Weeks later, Johnson received 12 samples of her creation.
She gave six of the samples to friends and six to other mums she didn't know for a trial period.
"I then had three evenings where I got a total of 120 mums and dads together to show them the product and asked them to critique it," she explained.
"It was a unanimous agreement that it was a great product, but they gave me some invaluable feedback, which allowed us to modify the product to make it the best it could be.
"To this day, apart from those things, the product has not changed because it was designed by parents, for parents."
But it wasn't all smooth sailing for Johnson.
"In the early stages, getting someone to take me seriously in the manufacturing industry in this country was like trying to push water uphill," Johnson admitted.
"It was only when a grandma at my local toddler group saw the FunPod that it got off the ground – her husband worked at a factory in Chesterfield that produced children’s furniture."
Johnson initially intended to only sell the FunPod on a website so she could work from home and be around her daughter.
But after taking the product to a consumer show in Birmingham, the high interest meant selling it through retail seemed like the best option.
The soft launch of the FunPod was in May 2006 and it was officially launched to trade in November 2006 - with Kiddicare being the first retailer to stock it.
Johnson said creating the FunPod was one of the "best decisions" she has ever made.
"I have never worked so hard as I do now," she said. "There is no such thing as switching off for me or my husband Sean.
"But we have achieved our main objective for setting it up which was being in charge of our own destiny.
"We wanted to make sure that one of us took Aimee to school and were there at the school gates at the end of the day, and with our own business we can do that."
But best of all the FunPod meant Aimee could stand by Johnson's side in the kitchen to help her cook, bake and prepare lunches.
Ten years on from launch, Johnson and her husband have expanded their range under the Little Helper brand name.
"Committed to developing young minds and to creating something that we knew would last for a while, we developed a range of furniture for children like our four-in-one art station or three-in-one sand and art pit," she explained.
"The company has changed beyond all recognition in some 10 years."
Aimee, now 12, also helps out in the holidays, working on new designs with her mum.
Johnson says she regularly gets messages from parents grateful to have something to assist their kids in the kitchen.
"We bought this for my daughter who has developmental disabilities and is unable to stand unassisted," a mother named Stacy said about the FunPod.
"This is a great way to involve her in the kitchen and not worry about her losing her balance.
"I can see how it would be helpful for any small child as they often tend to fidget and move around while standing on chairs, and this just takes away the chance of any accidents in the kitchen."
Another mother said she bought the FunPod for her son when he was 18 months old and still uses it now he is three.
"He loves to be involved in cooking and baking, and to help us make dinner, but he was getting far too heavy to hold and scratching at our legs to get up," she explained.
"He stashes his soft toys in it while he's helping us out at the counter.
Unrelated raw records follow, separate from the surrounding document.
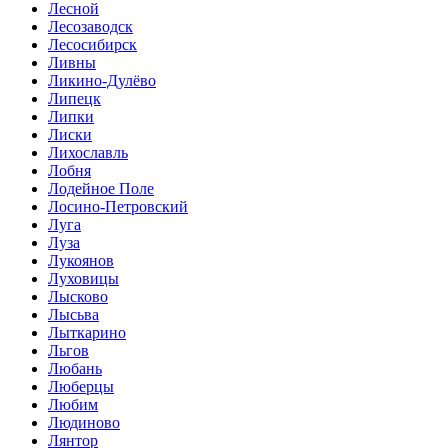
Лесной
Лесозаводск
Лесосибирск
Ливны
Ликино-Дулёво
Липецк
Липки
Лиски
Лихославль
Лобня
Лодейное Поле
Лосино-Петровский
Луга
Луза
Лукоянов
Луховицы
Лысково
Лысьва
Лыткарино
Льгов
Любань
Люберцы
Любим
Людиново
Лянтор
He also loves it for water play at the kitchen sink.
"It makes him feel involved and empowered and has helped him develop a huge love of baking and cooking - he's always asking to get up in it to get involved in what we are doing he loves to make things and likes to smell and feel food."
Johnson said she loves hearing the positive reviews from families.
"It's a very nice feeling knowing that we have a product that helps makes lives easier and more enjoyable," she said.